HTTP/1.1 429 Too Many Requests
Content-Type: application/json
{
  "errors": {
    "rate": ["Too many requests"]
  }
}

(APIchat returns the simpler { "success": false, "error": "..." } shape — see Errors.)

There's no Retry-After header to read; you decide the wait yourself.

Retry with exponential backoff

The standard pattern: catch 429, sleep for a growing interval, retry. Cap the number of attempts so you don't loop forever.

async function callWithRetry(url, options, { maxAttempts = 5 } = {}) {
  let attempt = 0;
  while (true) {
    const res = await fetch(url, options);
    if (res.status !== 429) return res;
    if (++attempt >= maxAttempts) return res; // give up, caller handles
    const wait = Math.min(2 ** attempt * 100, 5000) + Math.random() * 100;
    await new Promise(r => setTimeout(r, wait));
  }
}
import random, time, requests

def call_with_retry(method, url, *, max_attempts=5, **kwargs):
    for attempt in range(max_attempts):
        res = requests.request(method, url, **kwargs)
        if res.status_code != 429:
            return res
        wait = min(2 ** attempt * 0.1, 5) + random.random() * 0.1
        time.sleep(wait)
    return res

Two details worth keeping:

  • Jitter. The + random() term spreads retries out when multiple clients hit the limit simultaneously. Without it, every client retries in lockstep and you keep getting 429.
  • A ceiling. 2 ** attempt grows fast. Cap it so a misbehaving service doesn't sleep for an hour.

Staying under the limit

For bursty workloads, throttle on the client side. A simple token-bucket gets you most of the way:

class RateLimit {
  constructor(perSecond = 10) {
    this.interval = 1000 / perSecond;
    this.last = 0;
  }
  async wait() {
    const now = Date.now();
    const delay = Math.max(0, this.last + this.interval - now);
    this.last = now + delay;
    if (delay) await new Promise(r => setTimeout(r, delay));
  }
}

const limit = new RateLimit(8); // headroom under the 10/s cap
for (const customer of customers) {
  await limit.wait();
  await sendMessage(customer);
}

Run a bit below the cap (8/sec is a reasonable working target) so transient bursts don't trip 429.

Patterns that hit the limit

  • Bulk send loops.
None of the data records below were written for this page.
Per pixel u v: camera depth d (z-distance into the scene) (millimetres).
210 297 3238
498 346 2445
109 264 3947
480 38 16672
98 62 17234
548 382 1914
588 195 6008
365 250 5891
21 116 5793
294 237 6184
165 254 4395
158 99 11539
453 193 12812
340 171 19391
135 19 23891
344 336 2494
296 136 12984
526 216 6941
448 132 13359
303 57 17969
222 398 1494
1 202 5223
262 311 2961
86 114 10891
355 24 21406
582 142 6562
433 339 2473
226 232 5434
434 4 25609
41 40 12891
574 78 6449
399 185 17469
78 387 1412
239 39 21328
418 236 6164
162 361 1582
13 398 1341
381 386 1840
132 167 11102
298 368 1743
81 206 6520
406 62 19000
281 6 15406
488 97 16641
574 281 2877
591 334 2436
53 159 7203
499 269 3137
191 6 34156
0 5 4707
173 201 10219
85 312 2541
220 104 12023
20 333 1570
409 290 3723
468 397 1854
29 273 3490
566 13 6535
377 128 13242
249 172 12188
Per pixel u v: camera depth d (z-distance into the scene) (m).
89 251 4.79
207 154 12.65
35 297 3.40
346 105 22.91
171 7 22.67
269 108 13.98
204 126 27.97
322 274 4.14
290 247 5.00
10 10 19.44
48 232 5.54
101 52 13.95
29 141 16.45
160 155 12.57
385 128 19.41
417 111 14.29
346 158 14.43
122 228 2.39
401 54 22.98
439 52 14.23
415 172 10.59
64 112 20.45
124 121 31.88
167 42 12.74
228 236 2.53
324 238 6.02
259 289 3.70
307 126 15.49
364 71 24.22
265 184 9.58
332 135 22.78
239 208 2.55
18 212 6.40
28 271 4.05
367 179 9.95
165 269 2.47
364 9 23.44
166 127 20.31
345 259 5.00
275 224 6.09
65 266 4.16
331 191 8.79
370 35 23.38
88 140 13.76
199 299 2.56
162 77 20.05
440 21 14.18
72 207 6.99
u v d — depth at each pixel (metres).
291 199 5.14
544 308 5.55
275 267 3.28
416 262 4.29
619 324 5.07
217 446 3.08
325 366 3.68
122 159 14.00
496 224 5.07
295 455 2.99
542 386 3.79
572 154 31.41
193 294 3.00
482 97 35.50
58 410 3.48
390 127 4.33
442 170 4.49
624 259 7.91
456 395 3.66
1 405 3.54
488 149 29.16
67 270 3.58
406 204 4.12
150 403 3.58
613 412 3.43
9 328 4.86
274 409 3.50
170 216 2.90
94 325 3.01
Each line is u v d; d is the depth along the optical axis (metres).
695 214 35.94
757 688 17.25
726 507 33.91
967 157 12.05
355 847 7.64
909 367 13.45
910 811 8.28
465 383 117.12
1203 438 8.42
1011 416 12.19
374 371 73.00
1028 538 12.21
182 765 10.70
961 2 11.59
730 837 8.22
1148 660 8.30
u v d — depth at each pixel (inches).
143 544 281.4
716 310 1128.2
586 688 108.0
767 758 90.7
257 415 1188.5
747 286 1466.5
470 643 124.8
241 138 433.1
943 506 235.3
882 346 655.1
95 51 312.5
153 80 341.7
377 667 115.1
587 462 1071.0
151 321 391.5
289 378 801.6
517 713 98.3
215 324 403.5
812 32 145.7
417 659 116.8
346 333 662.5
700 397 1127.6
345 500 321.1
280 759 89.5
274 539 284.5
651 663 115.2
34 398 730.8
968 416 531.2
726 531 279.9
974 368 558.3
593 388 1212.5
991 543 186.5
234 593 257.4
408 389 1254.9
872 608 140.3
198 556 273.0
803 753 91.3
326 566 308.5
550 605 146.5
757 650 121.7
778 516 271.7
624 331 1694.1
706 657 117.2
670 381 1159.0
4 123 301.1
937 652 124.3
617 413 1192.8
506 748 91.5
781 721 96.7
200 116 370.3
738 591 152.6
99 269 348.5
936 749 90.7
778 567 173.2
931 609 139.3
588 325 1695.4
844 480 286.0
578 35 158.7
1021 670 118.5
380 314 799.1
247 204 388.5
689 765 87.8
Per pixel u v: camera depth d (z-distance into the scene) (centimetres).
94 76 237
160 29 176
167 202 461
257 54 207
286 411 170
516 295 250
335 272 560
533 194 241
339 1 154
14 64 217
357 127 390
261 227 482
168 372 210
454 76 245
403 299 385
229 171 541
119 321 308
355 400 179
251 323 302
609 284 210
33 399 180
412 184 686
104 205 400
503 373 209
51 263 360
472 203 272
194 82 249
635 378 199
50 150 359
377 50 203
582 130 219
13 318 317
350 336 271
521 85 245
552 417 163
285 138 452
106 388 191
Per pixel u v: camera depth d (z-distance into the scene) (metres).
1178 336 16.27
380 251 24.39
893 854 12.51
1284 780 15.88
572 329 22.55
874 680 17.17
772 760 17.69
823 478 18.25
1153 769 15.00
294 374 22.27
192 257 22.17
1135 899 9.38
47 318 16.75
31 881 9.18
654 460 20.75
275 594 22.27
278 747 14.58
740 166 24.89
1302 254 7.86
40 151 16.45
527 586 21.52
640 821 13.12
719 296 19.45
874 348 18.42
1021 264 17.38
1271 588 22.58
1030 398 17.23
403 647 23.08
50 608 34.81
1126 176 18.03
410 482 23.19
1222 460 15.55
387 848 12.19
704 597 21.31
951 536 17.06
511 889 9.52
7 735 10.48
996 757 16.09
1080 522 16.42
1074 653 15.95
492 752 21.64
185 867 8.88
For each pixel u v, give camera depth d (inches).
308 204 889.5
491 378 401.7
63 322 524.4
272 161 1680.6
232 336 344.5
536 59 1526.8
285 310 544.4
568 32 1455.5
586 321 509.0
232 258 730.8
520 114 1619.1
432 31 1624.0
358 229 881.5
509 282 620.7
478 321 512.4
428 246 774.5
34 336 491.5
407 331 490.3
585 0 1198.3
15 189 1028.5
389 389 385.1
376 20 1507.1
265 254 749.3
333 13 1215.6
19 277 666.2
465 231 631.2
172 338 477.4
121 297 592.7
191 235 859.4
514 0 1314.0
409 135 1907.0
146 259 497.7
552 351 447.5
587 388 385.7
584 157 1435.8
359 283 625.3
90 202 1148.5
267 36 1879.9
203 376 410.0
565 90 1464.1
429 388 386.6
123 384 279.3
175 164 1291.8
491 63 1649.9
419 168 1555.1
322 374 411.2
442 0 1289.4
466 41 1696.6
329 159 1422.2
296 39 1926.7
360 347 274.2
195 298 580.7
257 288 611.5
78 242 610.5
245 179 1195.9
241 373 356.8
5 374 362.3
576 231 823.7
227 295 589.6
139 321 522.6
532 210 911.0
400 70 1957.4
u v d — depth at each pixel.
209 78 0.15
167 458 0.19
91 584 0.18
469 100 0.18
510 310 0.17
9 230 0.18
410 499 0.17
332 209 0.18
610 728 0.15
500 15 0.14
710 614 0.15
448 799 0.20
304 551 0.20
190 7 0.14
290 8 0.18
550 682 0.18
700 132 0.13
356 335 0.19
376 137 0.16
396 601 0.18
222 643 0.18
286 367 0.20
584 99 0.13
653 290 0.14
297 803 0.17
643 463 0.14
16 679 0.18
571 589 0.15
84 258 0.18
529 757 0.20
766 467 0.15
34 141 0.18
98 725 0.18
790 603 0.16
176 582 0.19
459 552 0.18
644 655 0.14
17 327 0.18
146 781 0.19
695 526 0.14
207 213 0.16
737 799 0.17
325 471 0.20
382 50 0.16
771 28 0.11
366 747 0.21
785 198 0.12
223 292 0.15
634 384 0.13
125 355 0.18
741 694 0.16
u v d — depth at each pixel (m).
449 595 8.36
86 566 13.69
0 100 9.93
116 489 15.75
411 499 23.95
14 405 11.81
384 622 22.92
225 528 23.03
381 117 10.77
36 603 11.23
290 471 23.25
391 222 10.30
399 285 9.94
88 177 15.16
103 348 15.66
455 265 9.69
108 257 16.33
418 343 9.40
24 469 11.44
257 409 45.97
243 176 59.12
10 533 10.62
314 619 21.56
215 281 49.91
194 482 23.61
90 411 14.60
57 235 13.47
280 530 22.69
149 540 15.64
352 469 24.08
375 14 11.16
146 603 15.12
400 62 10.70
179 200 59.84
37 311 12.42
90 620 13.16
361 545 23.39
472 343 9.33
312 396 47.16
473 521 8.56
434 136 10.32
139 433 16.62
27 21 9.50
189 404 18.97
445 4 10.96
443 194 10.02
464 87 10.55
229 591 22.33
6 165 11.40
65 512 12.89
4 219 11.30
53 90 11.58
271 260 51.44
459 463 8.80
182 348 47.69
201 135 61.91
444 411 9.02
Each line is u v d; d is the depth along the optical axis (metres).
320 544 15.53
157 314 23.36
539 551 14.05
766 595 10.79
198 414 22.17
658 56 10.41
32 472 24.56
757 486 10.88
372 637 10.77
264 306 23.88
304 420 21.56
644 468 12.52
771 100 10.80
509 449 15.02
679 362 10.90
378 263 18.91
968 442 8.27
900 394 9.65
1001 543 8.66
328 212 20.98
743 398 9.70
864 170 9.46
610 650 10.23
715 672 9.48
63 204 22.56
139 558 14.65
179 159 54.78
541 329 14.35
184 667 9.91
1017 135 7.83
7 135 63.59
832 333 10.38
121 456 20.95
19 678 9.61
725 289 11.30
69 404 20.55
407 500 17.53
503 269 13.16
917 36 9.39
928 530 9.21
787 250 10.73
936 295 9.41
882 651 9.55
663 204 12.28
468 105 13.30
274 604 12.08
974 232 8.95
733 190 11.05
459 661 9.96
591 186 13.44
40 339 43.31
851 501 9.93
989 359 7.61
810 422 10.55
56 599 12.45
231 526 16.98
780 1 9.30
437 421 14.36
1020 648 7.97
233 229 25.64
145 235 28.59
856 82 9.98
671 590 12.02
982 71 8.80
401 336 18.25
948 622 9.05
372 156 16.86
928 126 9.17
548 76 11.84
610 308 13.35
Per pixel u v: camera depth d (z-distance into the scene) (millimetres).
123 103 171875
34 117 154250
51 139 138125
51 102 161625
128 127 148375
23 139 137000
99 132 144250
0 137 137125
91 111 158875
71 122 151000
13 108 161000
Sending to N customers with Promise.all from one process exceeds the cap immediately. Throttle to 8–10/sec.
  • Tight polling. Don't poll GET /customers/ in a while (true) without sleeping; you'll burn the budget on no-op reads.
  • Webhooks fanning out into return calls. If your hook handler makes a Platform API call per inbound message and you receive bursty traffic, queue the calls and drain at ≤ 10/sec.

When 429 isn't transient

The retry pattern above assumes 429 is rare and recovers in a few hundred milliseconds. If you're hitting it sustained over multiple seconds, you're sending faster than 10/sec on average and backoff won't help — you need to reduce your request rate at the source.